*** Block opens ***

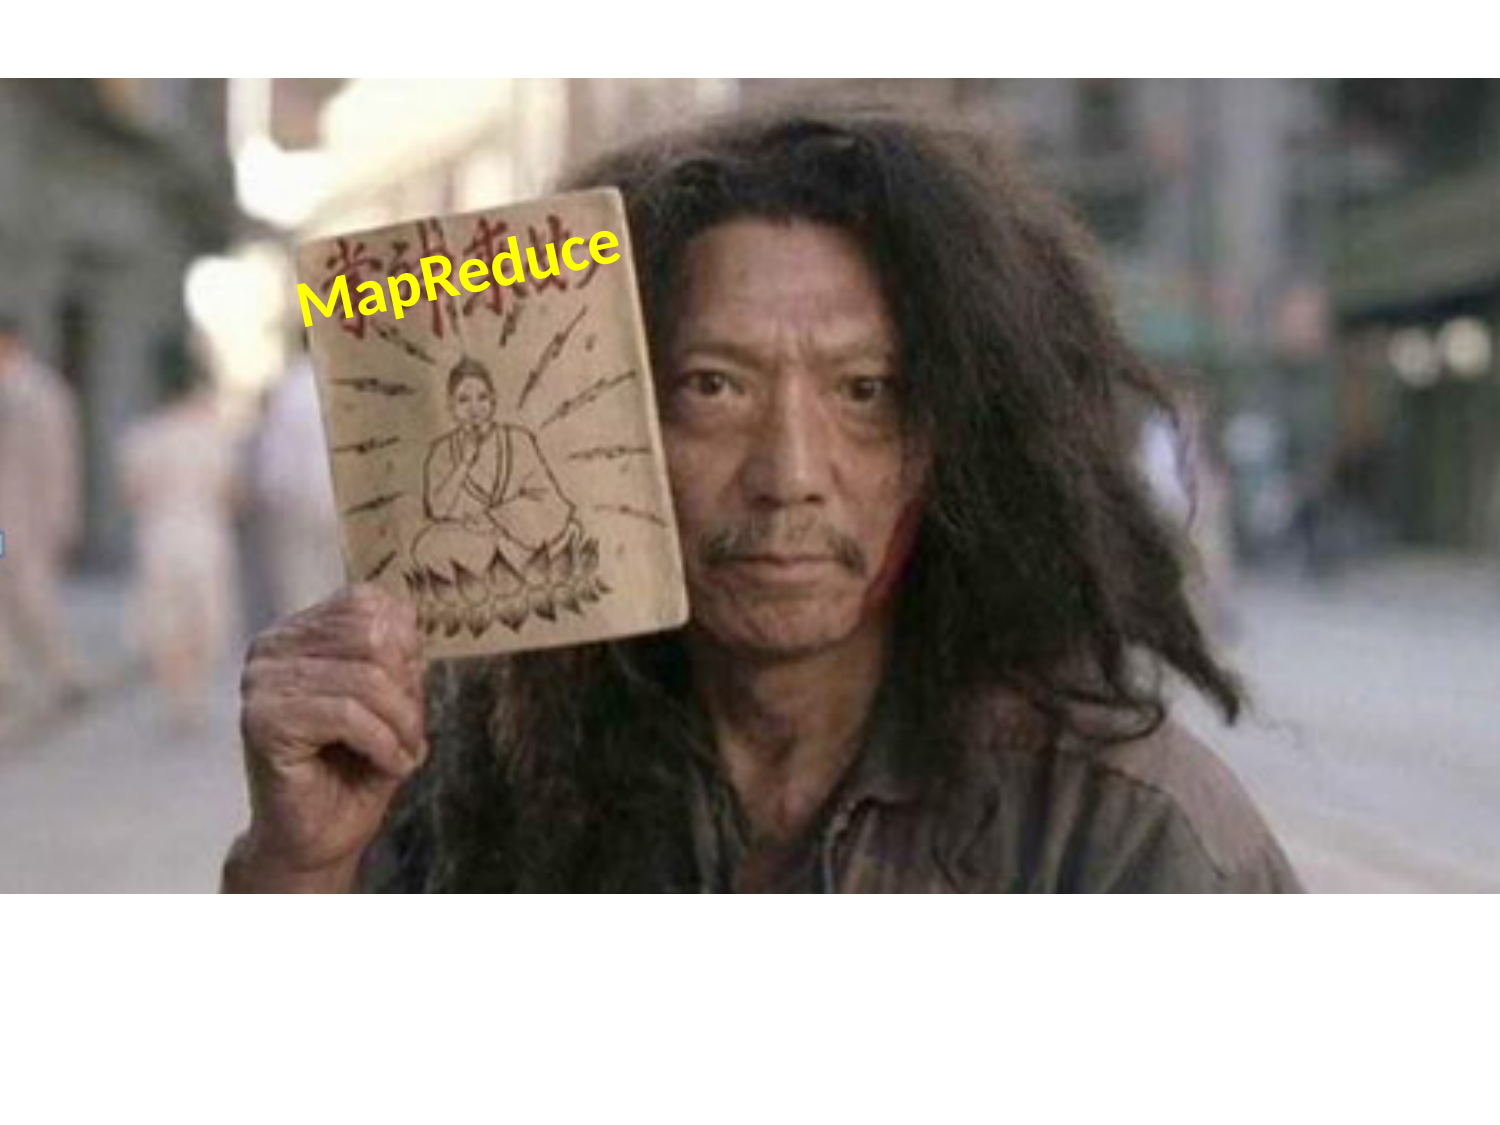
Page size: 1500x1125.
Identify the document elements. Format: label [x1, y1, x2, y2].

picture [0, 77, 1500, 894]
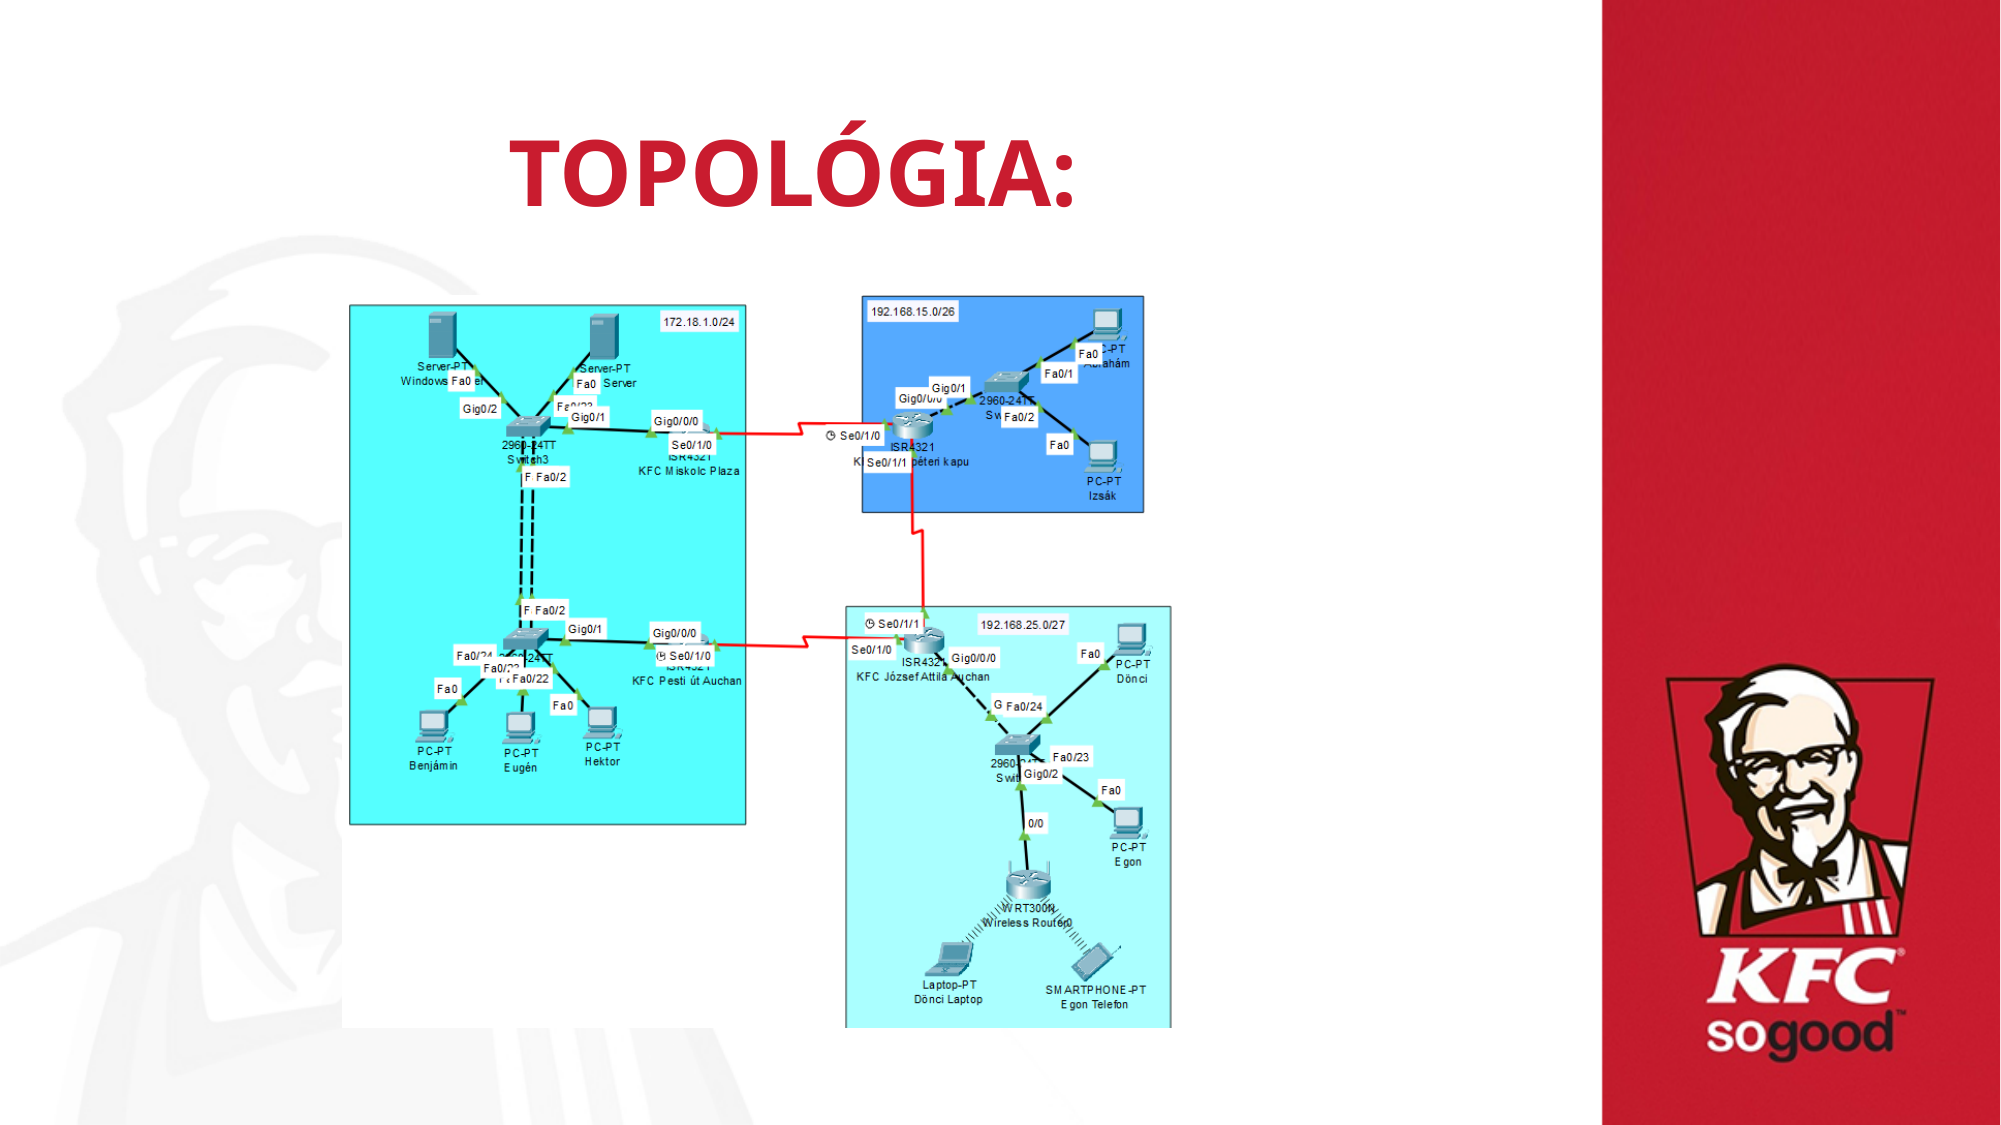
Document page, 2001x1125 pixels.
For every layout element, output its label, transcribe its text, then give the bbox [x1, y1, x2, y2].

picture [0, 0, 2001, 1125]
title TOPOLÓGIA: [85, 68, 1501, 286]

*** Block closes ***
*** Block opens ***

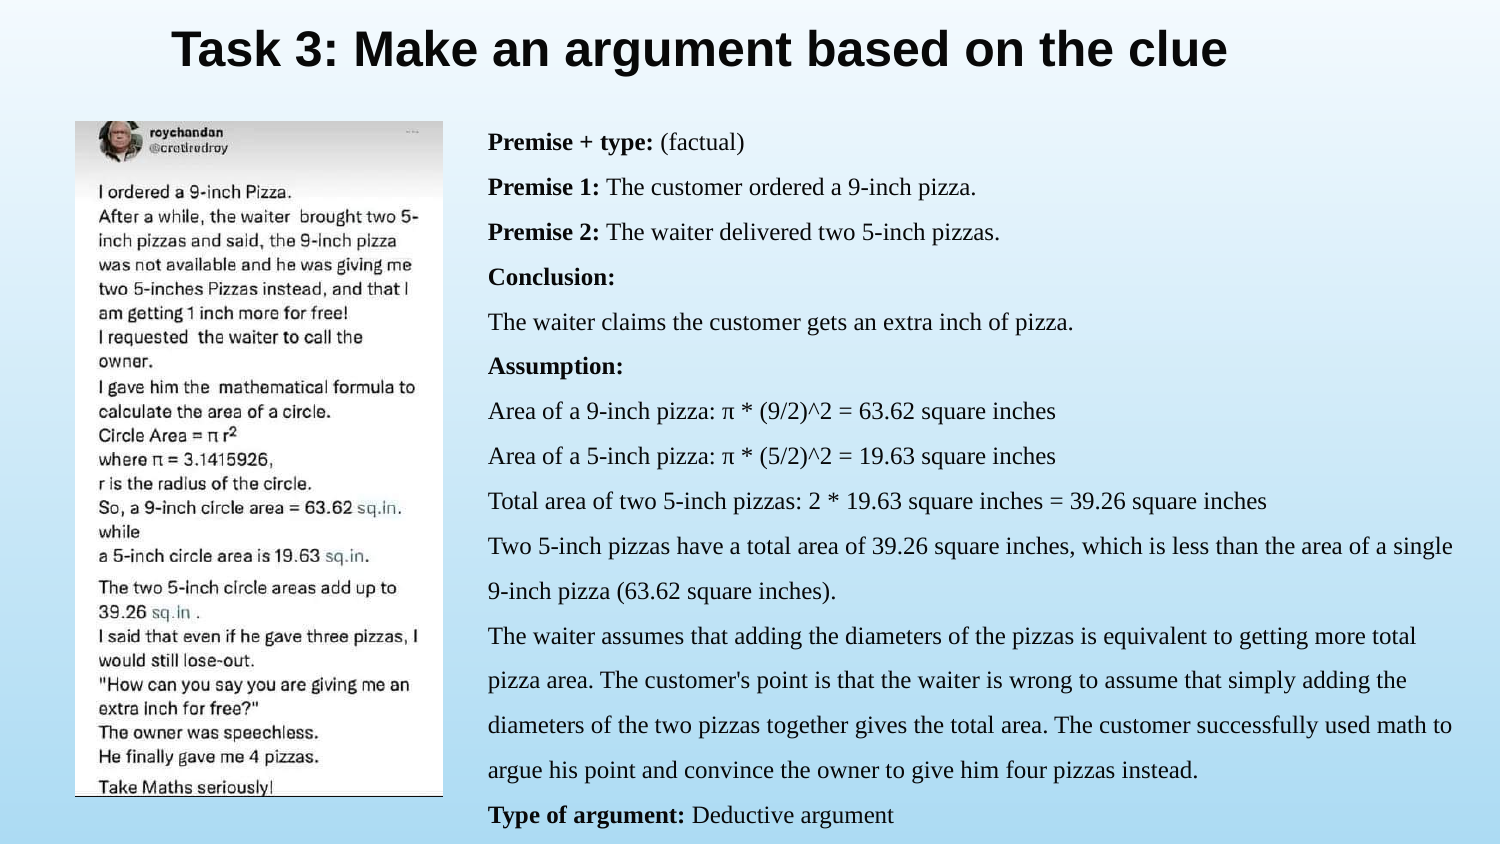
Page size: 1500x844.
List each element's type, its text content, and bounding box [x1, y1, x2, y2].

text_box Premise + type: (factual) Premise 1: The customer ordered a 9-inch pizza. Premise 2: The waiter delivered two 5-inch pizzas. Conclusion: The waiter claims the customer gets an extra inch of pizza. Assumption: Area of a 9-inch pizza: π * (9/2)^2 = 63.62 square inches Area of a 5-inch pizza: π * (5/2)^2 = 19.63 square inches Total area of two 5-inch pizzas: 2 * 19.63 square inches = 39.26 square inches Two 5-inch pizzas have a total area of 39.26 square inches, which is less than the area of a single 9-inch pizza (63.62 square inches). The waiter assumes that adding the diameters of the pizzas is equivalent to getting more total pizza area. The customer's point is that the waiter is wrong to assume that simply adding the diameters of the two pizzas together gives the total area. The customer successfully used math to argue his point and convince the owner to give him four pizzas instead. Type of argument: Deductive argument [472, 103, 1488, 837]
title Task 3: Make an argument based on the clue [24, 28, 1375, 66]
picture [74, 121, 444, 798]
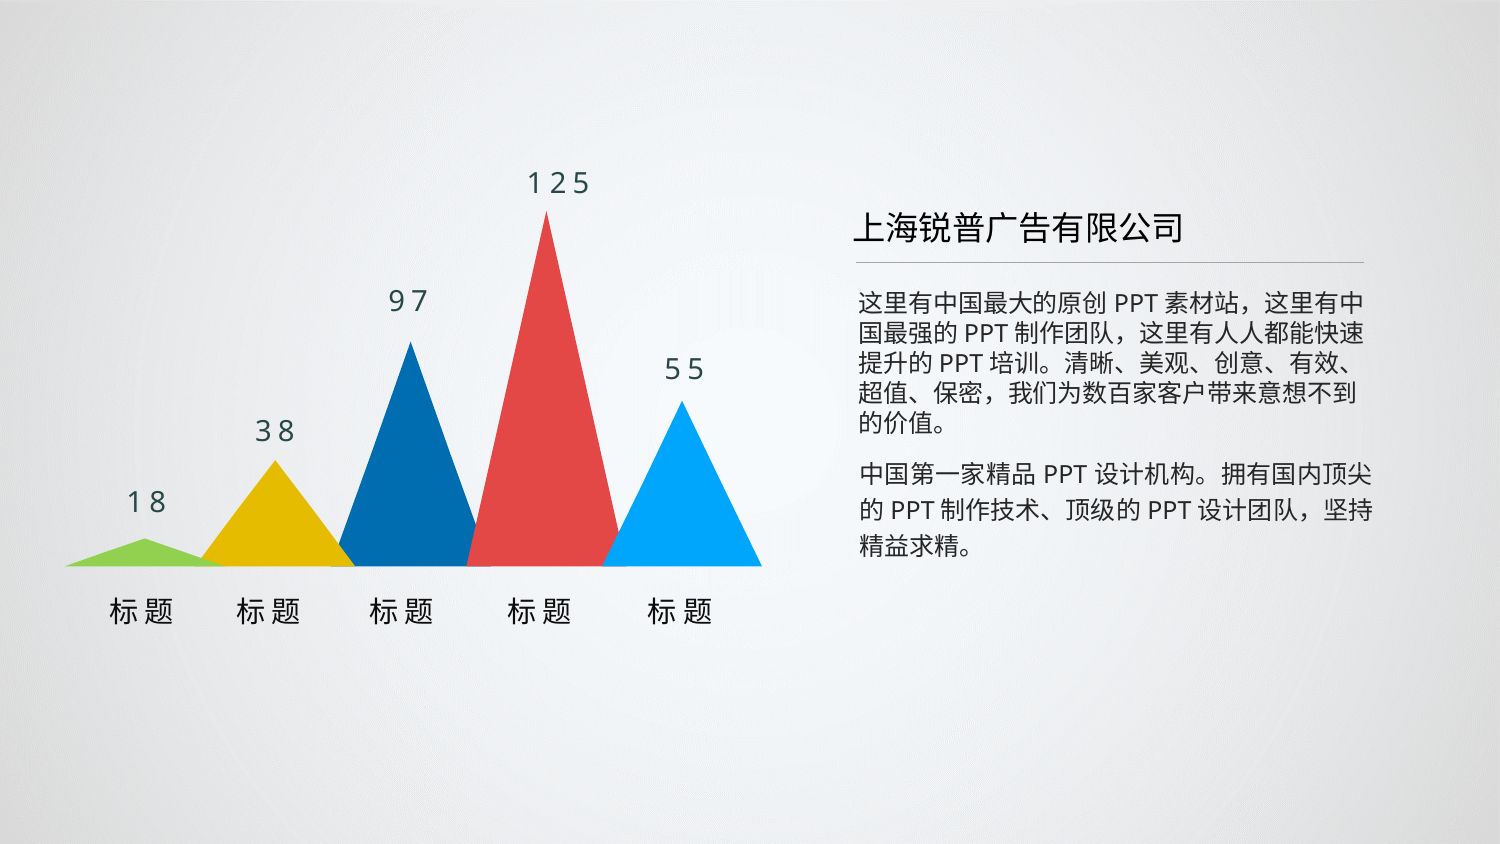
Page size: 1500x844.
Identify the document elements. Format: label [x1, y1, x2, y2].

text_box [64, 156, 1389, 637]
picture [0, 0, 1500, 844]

*** Block closes ***

The response must repeat exactly the lines above from the one with "Page size: 1500x1125." through the one with "Document page, 2001x1125 pixels.", including both, and must contain no pictures and no other text.

EXPECTED ANSWER:
Page size: 1500x1125.
Identify the document elements. Format: label [x1, y1, x2, y2].

picture [0, 77, 1500, 894]
Document page, 2001x1125 pixels.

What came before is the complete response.